Final Considerations
Confronted with a difficult and provocative scenario in the pandemic hospital context, which has been described as a context of public calamity, social workers, through the work processes into which they are inserted, reported, created, and recreated professional practises, are defining their presence and importance in the context of health, in serving and defending the interests of patients.

The impact of social workers’ work was diverse, demonstrating their commitment to ethical and quality performance in accordance with the tenth principle of the Code of Ethics, namely “commitment to the quality of services provided to the population and intellectual development from a professional competence perspective” [5].

The following general directions emerged from this perspective: recognition of the ultra-liberal political and economic context, as well as the impacts on the living and working conditions of the hospital user population, as expressed in the configurations of social service demands, as well as the challenges and opportunities faced by these professionals.

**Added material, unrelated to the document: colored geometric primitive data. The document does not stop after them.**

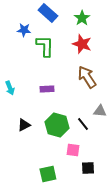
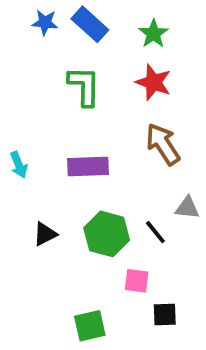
blue star: (24, 30) -> (45, 22), moved
purple rectangle: (47, 89) -> (88, 167), size x1.5

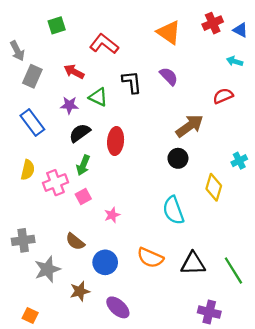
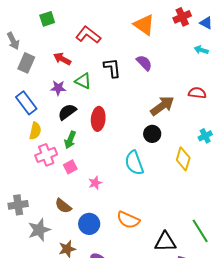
red semicircle: (223, 96) -> (197, 93), moved, turned 30
yellow semicircle: (28, 170) -> (35, 131), moved
cyan semicircle: (173, 210) -> (134, 163), moved
black triangle: (193, 263) -> (165, 242), moved

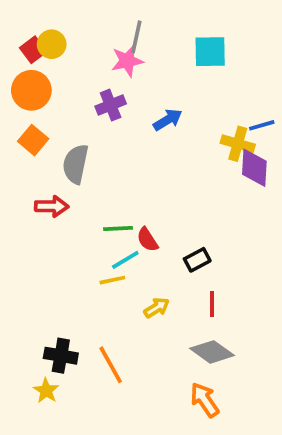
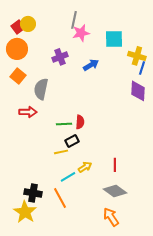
cyan square: (210, 52) -> (114, 39), moved
pink star: (127, 61) -> (81, 33), moved
blue line: (262, 125) -> (142, 68), turned -56
yellow cross: (238, 144) -> (137, 56), moved
red semicircle: (147, 240) -> (80, 122), moved, turned -144
cyan line: (125, 260) -> (68, 177), moved
black rectangle: (197, 260) -> (72, 141), moved
yellow star: (46, 391) -> (25, 212), size x1.6

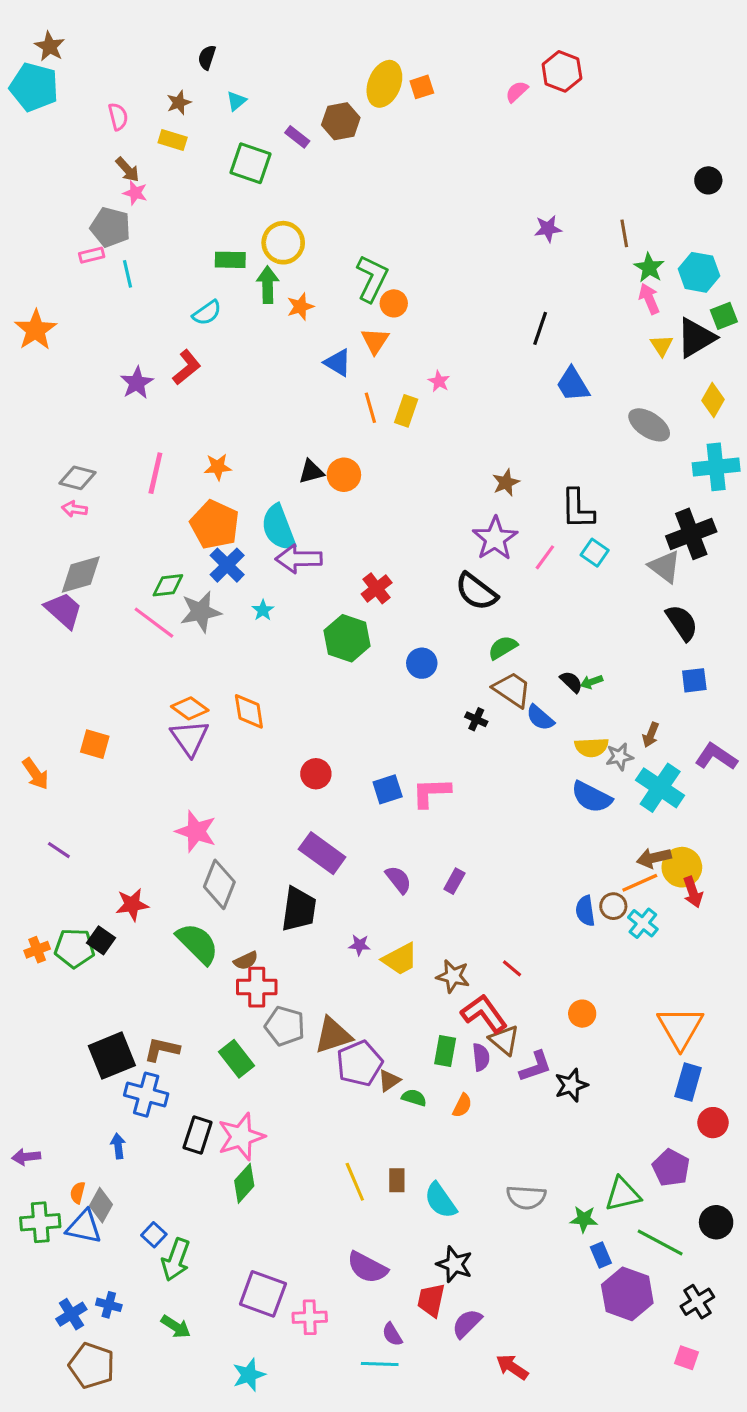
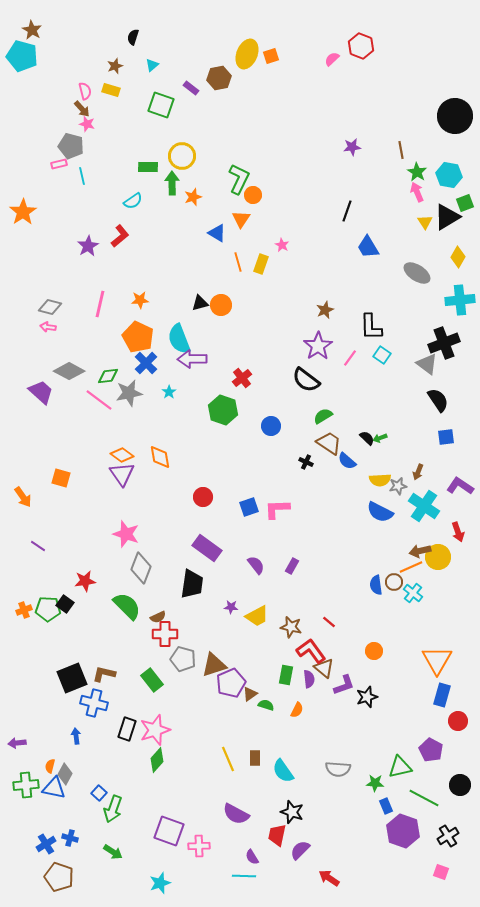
pink semicircle: (118, 117) -> (85, 91), moved
black circle: (708, 180) -> (455, 116), size x2.0
gray diamond: (81, 574) -> (69, 371), moved, turned 44
red arrow: (693, 892) -> (458, 532), moved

The severe sanitary crisis and wave of mass unemployment, exacerbated further by Constitutional Amendment 95/2016, and only R $ 600 reais in aid as a government strategy to combat the pandemic for the population, in a context where the population was unable to conduct adequate isolation and confinement and was unable to engage in mostly informal and unprotected labour activity As a result, social workers in health care have been critical in ensuring that the most vulnerable have access to the social security system and public policies (social security, social assistance, transportation, food, the judiciary) [21-25].

Thus, the analysed experiences demonstrate that the scenario remains difficult, with uncertainties about what may come next, given the ongoing pandemic, and abstracted and analysed aspects of social reality. This scenario necessitates that social workers engage in continuous reflective processes and seek strategies to combat social injustices that are consistent with their ethical-political commitment to the working class in general and health service users in particular.